*** SOURCE DATA

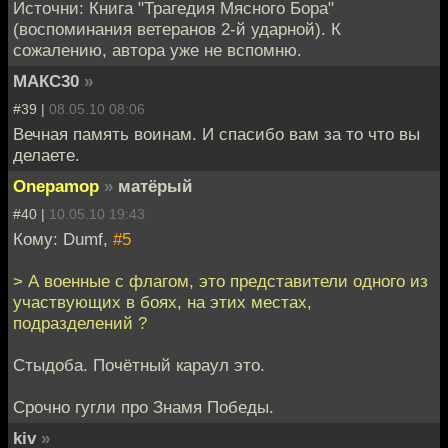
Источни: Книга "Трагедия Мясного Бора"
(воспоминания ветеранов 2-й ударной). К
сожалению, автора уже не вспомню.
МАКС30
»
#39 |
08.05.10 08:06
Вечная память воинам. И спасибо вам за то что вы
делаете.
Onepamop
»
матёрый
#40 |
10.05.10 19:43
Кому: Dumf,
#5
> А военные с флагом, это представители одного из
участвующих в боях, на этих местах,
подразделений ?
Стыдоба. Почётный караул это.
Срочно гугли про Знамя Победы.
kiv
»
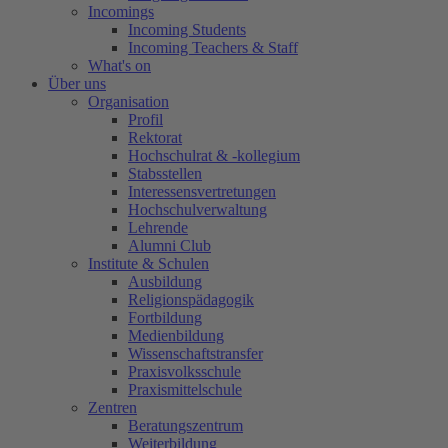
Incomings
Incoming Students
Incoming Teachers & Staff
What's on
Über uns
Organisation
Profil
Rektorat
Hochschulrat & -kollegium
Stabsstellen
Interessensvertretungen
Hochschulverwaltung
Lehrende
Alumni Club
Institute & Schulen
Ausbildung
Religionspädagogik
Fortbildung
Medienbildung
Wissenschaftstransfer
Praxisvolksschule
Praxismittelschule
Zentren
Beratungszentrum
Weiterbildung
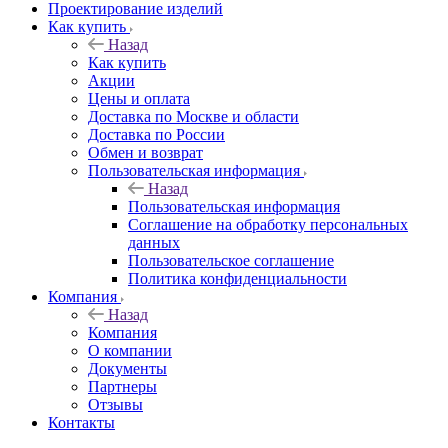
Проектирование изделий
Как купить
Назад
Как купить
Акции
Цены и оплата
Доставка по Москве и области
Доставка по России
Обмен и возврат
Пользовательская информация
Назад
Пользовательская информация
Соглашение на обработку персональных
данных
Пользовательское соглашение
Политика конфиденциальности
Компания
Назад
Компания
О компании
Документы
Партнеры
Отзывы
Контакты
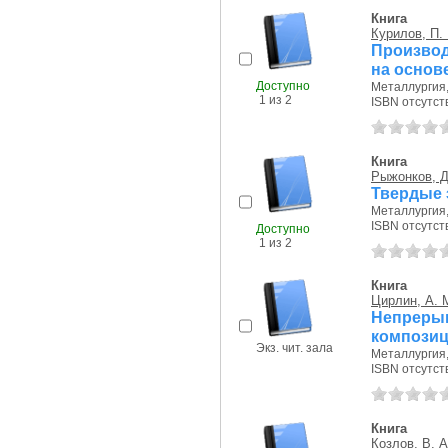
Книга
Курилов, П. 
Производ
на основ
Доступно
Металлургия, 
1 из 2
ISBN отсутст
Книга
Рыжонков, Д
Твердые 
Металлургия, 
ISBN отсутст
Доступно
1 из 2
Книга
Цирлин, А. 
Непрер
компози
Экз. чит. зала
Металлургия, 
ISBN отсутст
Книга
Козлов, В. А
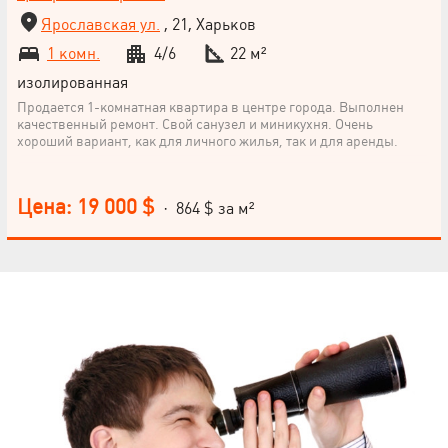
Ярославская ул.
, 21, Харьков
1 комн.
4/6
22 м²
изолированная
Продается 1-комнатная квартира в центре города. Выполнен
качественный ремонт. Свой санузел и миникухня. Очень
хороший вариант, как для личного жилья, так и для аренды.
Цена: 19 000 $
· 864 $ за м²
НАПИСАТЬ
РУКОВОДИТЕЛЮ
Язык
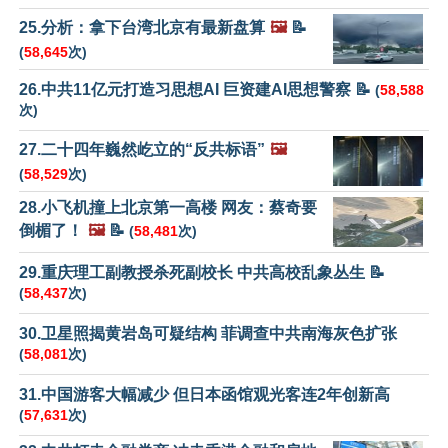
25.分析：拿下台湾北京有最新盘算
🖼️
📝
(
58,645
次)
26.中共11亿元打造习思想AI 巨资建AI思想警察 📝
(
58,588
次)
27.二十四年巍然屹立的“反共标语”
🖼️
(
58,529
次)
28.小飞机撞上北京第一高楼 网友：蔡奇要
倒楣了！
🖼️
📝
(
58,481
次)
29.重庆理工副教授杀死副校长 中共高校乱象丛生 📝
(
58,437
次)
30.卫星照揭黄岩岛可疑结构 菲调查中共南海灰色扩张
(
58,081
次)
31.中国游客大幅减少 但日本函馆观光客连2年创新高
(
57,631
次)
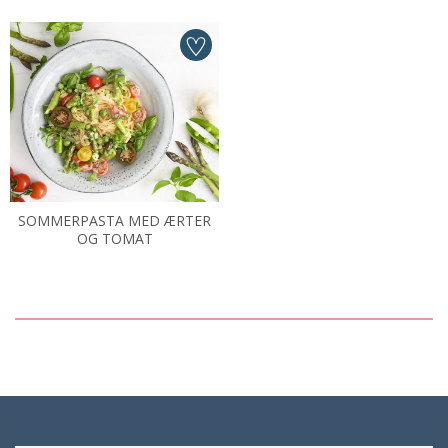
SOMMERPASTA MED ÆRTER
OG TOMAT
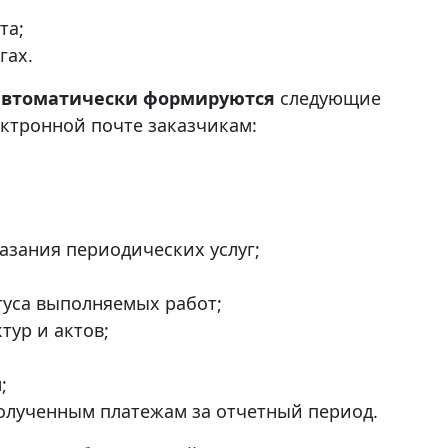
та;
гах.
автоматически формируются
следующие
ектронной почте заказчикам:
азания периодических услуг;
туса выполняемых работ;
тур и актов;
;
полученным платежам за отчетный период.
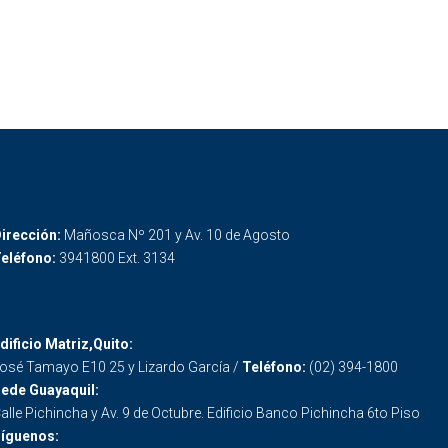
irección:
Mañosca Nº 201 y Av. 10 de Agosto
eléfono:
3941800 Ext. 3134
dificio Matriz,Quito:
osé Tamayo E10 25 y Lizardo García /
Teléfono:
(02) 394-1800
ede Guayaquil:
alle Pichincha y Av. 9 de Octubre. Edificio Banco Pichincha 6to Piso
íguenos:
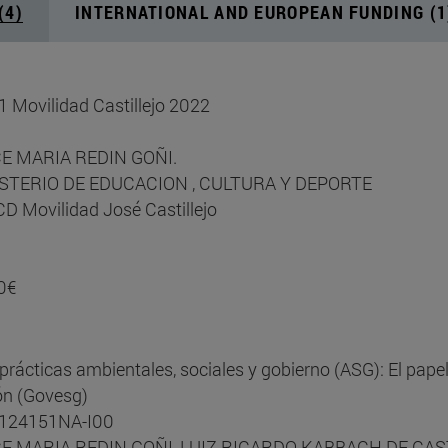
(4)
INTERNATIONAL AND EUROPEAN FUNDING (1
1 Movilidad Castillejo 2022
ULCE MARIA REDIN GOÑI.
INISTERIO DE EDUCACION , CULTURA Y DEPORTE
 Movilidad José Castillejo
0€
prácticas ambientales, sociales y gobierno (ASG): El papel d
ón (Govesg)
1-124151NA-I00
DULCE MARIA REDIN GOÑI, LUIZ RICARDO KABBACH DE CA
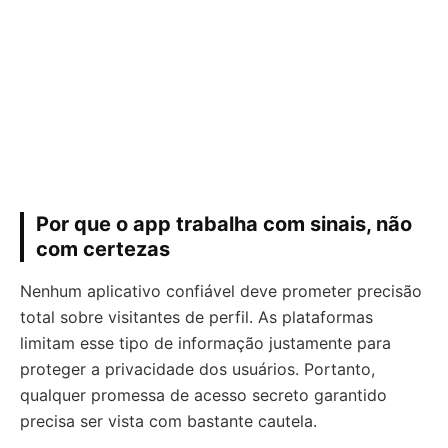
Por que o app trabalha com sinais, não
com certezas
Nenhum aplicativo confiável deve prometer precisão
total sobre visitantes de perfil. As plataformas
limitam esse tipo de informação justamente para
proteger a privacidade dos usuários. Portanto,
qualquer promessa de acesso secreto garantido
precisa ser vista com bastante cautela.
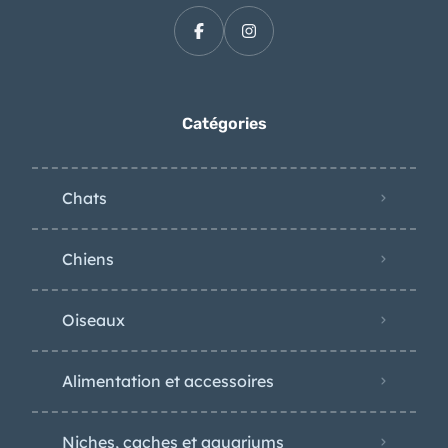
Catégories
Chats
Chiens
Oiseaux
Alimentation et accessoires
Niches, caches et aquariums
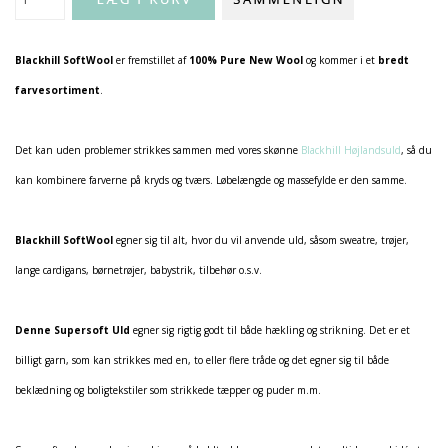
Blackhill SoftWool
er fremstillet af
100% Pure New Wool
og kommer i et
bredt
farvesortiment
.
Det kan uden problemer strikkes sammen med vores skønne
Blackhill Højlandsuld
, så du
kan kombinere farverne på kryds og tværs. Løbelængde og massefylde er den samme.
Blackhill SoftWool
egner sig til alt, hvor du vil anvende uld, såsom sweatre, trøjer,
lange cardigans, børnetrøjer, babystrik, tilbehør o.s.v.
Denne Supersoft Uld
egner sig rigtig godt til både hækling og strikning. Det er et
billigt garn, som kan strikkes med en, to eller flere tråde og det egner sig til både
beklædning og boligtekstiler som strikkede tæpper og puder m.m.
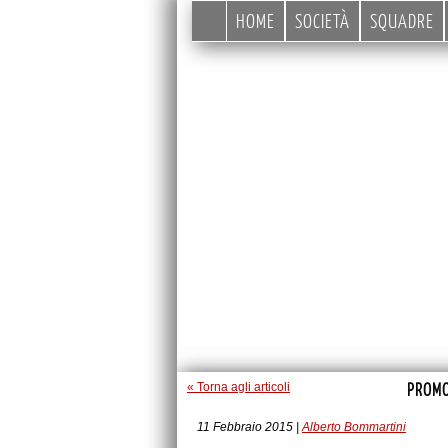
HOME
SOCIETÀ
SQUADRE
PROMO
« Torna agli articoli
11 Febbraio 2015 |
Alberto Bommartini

******
*** SOURCE DATA

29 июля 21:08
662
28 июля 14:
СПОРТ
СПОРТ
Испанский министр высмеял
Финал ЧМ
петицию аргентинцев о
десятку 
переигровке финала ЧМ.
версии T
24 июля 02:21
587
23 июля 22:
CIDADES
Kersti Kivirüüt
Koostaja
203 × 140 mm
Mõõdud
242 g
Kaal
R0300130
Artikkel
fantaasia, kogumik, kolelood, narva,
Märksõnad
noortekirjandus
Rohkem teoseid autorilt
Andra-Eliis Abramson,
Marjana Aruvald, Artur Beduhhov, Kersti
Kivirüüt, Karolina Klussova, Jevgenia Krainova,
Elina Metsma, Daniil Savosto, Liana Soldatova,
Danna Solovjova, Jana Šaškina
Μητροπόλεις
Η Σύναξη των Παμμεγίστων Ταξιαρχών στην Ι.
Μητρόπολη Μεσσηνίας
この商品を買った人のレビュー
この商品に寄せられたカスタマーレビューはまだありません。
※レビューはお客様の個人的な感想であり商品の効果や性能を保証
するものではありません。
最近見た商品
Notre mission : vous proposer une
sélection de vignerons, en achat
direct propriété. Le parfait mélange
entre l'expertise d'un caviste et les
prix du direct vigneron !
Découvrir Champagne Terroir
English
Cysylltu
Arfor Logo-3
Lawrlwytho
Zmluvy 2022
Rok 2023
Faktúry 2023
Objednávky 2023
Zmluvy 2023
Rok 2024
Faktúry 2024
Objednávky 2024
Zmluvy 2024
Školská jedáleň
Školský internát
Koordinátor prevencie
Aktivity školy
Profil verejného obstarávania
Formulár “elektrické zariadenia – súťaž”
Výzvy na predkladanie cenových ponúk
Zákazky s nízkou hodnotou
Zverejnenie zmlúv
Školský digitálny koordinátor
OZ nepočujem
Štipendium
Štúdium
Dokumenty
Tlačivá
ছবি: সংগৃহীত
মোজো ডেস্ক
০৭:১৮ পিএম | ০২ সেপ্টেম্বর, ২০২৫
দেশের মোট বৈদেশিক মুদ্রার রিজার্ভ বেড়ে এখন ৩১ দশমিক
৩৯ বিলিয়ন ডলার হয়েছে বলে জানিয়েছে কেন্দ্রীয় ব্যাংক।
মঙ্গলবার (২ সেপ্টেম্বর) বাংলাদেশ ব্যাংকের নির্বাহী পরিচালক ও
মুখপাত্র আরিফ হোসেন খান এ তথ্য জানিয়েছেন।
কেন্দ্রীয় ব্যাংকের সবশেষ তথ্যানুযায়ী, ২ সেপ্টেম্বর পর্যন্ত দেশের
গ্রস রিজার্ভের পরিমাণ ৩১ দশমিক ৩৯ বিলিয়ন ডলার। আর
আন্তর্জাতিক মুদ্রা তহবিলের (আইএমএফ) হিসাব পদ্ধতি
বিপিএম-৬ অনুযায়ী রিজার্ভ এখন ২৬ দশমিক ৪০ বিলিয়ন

******

• AIM OF THE TASK:
Find and copy each line above that includes the string "Kersti".

• ANSWER TO THE EXERCISE:
Kersti Kivirüüt
Marjana Aruvald, Artur Beduhhov, Kersti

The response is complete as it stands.